OP is acting like this is about fat, and anyone who knows about addiction or mental illness knows that.


Sorry, last sentence should read “knows that isn’t the case at all”.
Anonymous
Anonymous wrote:
Anonymous wrote:Maybe you could buy them a six-month subscription to Blue Apron or similar?


This is a good idea. Make it about the DH trying to get healthy. Make the subscription something as easy as possible to eat so SIL will start eating it. DH should refuse to get her junk food on the way home.


OP here. I like this idea. But it only works if all are on board. Including her.
Anonymous
Anonymous wrote:
Anonymous wrote:
Anonymous wrote:
Anonymous wrote:
Anonymous wrote:
DCUM has a very unhealthy taboo over never engaging with people who are overweight. There was a thread recently about an 18 year old who confided in her mother than her doctor had told her she was overweight, and the response was for the mother to not say a word to help her child. Pretty unfathomable to me. Here it's the same thing. You have an in-law who is literally killing herself slowly, and her husband has asked for your help, but DCUM says no, just watch them slowly die.

None of my friends or family or in-law would ever just stand by and do nothing in such circumstances.

I've been reading DCUM for 10 years, and in my mind, this is one of its most toxic aspects. Please note that DCUM always urges interventions when people are underweight, because they're deathly afraid they might have anorexia! Yet obesity kills way more people...



Well, I’d argue that DCUM posters that have a very unhealthy obsession with weight, especially other people’s weight. One just need just take 5 minutes over at the Diet and exercise board to see the level dysfunction related to food and weight, even very healthy weights that are not borderline underweight.


SIL is MORBIDLY OBESE. If you don't have any obese people in your family, if you really think MORBIDLY OBESE is the same as not hitting the gym enough or eating a pint of ice cream after your kids go to bed and feeling uncomfortable around skinny women because of it, then YOU SHOULD NOT BE POSTING ON THIS THREAD.

Obesity is a real health threat and a psychological problem that is as complex and dangerous as drug use and alcoholism. This is not petty DCUM women judging an extra few pounds. Get a clue.
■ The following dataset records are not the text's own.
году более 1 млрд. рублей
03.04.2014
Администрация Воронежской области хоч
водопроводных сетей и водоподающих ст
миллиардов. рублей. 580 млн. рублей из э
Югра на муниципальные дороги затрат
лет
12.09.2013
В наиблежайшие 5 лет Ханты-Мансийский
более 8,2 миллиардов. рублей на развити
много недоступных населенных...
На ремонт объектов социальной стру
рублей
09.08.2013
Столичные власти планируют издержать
It’s people like you and OP who do not see morbid obesity as the health concern it really is. OP has never checked in on the mental health of her SIL In the 20 years of her becoming morbidly obese. She’s just concerned now because SIL is actually fat. She has clearly been suffering this thing FOR QUITE SOME TIME, but no one thought to do anything about it until she was fully, unavoidably fat, because apparently no one cares about a suffering human until they are at rock bottom. Like all the people who post on here about concerns about their drinking, or people reaching out in loneliness who everyone tells to buck up, stop being a snowflake, just keep suffering.

OP is acting like this is about fat, and anyone who knows about addiction or mental illness knows that.
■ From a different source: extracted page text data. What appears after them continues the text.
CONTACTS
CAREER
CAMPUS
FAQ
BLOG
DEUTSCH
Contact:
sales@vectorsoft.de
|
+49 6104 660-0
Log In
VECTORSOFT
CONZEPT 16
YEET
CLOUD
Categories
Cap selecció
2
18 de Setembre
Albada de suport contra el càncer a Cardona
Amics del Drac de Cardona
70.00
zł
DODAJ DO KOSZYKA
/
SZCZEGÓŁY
Sorry, last sentence should read “knows that isn’t the case at all”.



This is how addiction goes. It starts with normal use, then slowly, quietly escalates until people wonder if there is a problem but decide there isn't. A few more Thanksgiving and Christmas family gatherings come and go. A few people become aware. A few more years go by. The issue becomes obvious but no one wants to say anything. Finally it's at crisis level and there is an intervention.

The only reason this is any different -- for YOU -- is because yes, this is about FAT. Somehow saying someone is FAT is horrible but saying they are an alcoholic is okay? It's really, REALLY hard to deal with family dynamics around addiction. No need to jump all over OP simply because her issue is a SIL who is so fat she is cutting her life short. Yes, I said it. FAT.